(KUTIPAN TEKS):
------------

Zina adalah tindak kejahatan (jarimah) menurut syariah. Dasarnya antara lain adalah firman Allah SWT:
وَلاَ تَقْرَبُوا الزِّنَا إِنَّهُ كَانَ فَاحِشَةً وَسَاءَ سَبِيلاً
Janganlah kalian mendekati zina. Sungguh zina itu tindakan keji dan jalan yang buruk (TQS al-Isra’ [17]: 32).
Zina adalah dosa besar setelah syirik. Nabi saw. bersabda:
مَا مِنْ ذَنْبٍ بَعْدَ الشِّرْكِ أعْظَمُ عِنْدَ اللهِ مِنْ نُطْفَةٍ وَضَعَهَا رَجُلٌ فِي رَحِمٍ لاَ يَحِلُّ لَهُ
Tidak ada dosa yang lebih besar di sisi Allah, setelah syirik, kecuali dosa seorang lelaki yang menumpahkan spermanya dalam rahim wanita yang tidak halal bagi dirinya (HR Ibnu Abi ad-Dunya’).
Karena itu keharaman zina telah disepakati oleh para ulama berdasarkan dalil-dalil yang qath’i (tegas). Tak ada khilafiyah di dalamnya.
Upaya Jahat Menghalalkan Zina
Meski demikian, ada saja orang yang menolak keharaman zina. Mereka adalah kaum sekular-liberal. Berkedok karya ilmiah, mereka berani menghalalkan zina.
Baru-baru ini Abdul Aziz, seorang mahasiswa pasca sarjana UIN Yogyakarta, dengan merujuk pada pemikiran tokoh liberal asal Suriah, Muhammad Syahrur, berupaya menghalalkan hubungan intim nonmarital (di luar nikah) alias zina di dalam disertasinya. Ironisnya, disertasinya lalu diganjar predikat ‘sangat memuaskan’ oleh para dosen pengujinya. Padahal isinya terang-terangan menyerukan legalisasi dan perlindungan terhadap perzinaan.

------------

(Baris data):
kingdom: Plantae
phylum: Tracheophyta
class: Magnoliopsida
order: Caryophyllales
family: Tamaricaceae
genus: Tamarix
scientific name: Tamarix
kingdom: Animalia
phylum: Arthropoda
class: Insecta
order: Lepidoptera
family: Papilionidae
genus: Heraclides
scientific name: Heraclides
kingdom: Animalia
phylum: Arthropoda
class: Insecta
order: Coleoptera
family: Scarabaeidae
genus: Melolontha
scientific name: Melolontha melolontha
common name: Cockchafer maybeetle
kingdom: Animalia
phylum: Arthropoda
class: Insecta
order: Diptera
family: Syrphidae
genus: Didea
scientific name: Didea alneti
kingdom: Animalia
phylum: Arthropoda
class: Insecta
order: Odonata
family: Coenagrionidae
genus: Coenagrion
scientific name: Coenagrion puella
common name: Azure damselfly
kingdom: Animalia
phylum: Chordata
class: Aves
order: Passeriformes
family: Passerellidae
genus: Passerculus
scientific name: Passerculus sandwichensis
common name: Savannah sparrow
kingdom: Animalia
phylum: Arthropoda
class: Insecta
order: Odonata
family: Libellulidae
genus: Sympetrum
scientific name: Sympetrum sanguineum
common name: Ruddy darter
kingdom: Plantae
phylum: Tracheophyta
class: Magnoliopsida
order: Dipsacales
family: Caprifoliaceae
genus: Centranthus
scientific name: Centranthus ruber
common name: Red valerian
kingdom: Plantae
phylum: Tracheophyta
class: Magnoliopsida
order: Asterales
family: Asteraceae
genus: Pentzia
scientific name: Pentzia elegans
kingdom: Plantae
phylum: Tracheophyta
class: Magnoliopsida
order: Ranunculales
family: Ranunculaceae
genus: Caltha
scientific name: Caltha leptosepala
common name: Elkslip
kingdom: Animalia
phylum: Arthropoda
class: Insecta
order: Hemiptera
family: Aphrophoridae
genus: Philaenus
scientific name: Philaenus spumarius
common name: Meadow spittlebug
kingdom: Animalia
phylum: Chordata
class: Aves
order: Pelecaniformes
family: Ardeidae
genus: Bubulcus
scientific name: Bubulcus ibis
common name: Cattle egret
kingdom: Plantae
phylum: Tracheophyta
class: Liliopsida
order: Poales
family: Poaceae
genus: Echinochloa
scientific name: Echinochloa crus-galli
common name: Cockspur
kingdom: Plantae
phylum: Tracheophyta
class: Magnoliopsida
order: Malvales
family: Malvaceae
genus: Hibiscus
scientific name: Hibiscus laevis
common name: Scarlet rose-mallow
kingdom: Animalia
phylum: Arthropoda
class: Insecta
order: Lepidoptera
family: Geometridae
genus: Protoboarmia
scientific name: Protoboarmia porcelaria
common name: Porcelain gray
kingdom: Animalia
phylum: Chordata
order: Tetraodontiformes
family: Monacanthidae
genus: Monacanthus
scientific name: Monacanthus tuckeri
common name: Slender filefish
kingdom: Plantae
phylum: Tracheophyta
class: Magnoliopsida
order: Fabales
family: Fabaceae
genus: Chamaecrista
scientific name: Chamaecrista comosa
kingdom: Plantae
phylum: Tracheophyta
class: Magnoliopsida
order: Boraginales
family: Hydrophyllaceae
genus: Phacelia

------------

(DAFTAR TUGAS):
**a)** Tulis ulang baris data, mulai dari baris pertama sampai baris yang memuat "genus: Passerculus" (termasuk baris itu). Ganti "scientific name" dengan "nama ilmiah" dan biarkan selebihnya tanpa perubahan.
**b)** Sambung teks tentang keharaman zina, dimulai setelah kalimat terakhirnya.

(JAWABAN):
**a)**
kingdom: Plantae
phylum: Tracheophyta
class: Magnoliopsida
order: Caryophyllales
family: Tamaricaceae
genus: Tamarix
nama ilmiah: Tamarix
kingdom: Animalia
phylum: Arthropoda
class: Insecta
order: Lepidoptera
family: Papilionidae
genus: Heraclides
nama ilmiah: Heraclides
kingdom: Animalia
phylum: Arthropoda
class: Insecta
order: Coleoptera
family: Scarabaeidae
genus: Melolontha
nama ilmiah: Melolontha melolontha
common name: Cockchafer maybeetle
kingdom: Animalia
phylum: Arthropoda
class: Insecta
order: Diptera
family: Syrphidae
genus: Didea
nama ilmiah: Didea alneti
kingdom: Animalia
phylum: Arthropoda
class: Insecta
order: Odonata
family: Coenagrionidae
genus: Coenagrion
nama ilmiah: Coenagrion puella
common name: Azure damselfly
kingdom: Animalia
phylum: Chordata
class: Aves
order: Passeriformes
family: Passerellidae
genus: Passerculus

**b)**
Sekurang-kurangnya ada dua alasan mengapa hubungan intim di luar nikah alias zina coba dilegalkan. Pertama, untuk mencegah kriminalisasi terhadap hubungan intim nonmarital (di luar nikah) konsensual. Pasalnya, menurut mereka, al-Quran tidak menjelaskan makna kata “zina”. Selain itu, kata mereka, banyak hubungan intim nonmarital yang dilakukan berdasarkan kesepakatan dan dilakukan di tempat tertutup, seperti samen laven (kumpul kebo/al-musakanah), atau di kamar hotel bersama pelacur. Yang demikian, kata mereka, tidak patut dikatakan sebagai bentuk zina dan dinyatakan sebagai kejahatan.
Kedua, di dalam Islam, kata mereka, sebenarnya telah ada payung hukum yang menghalalkan hubungan intim nonmarital, yakni hubungan intim antara majikan dan budak/sahaya perempuan (milkul yamin). Jika dulu status perempuan selain istri itu adalah hamba sahaya, dalam konteks kekinian ‘milkul yamin’ itu bisa diterapkan pada pasangan seksual di luar nikah, seperti teman kencan, PSK, pasangan kumpul kebo dan siapa saja yang dijadikan mitra hubungan seksual di luar nikah. Syaratnya: tidak ada unsur paksaan, tak ada penipuan, bukan dengan pasangan orang lain, serta dilakukan di tempat tertutup.
Dusta dan Sesat!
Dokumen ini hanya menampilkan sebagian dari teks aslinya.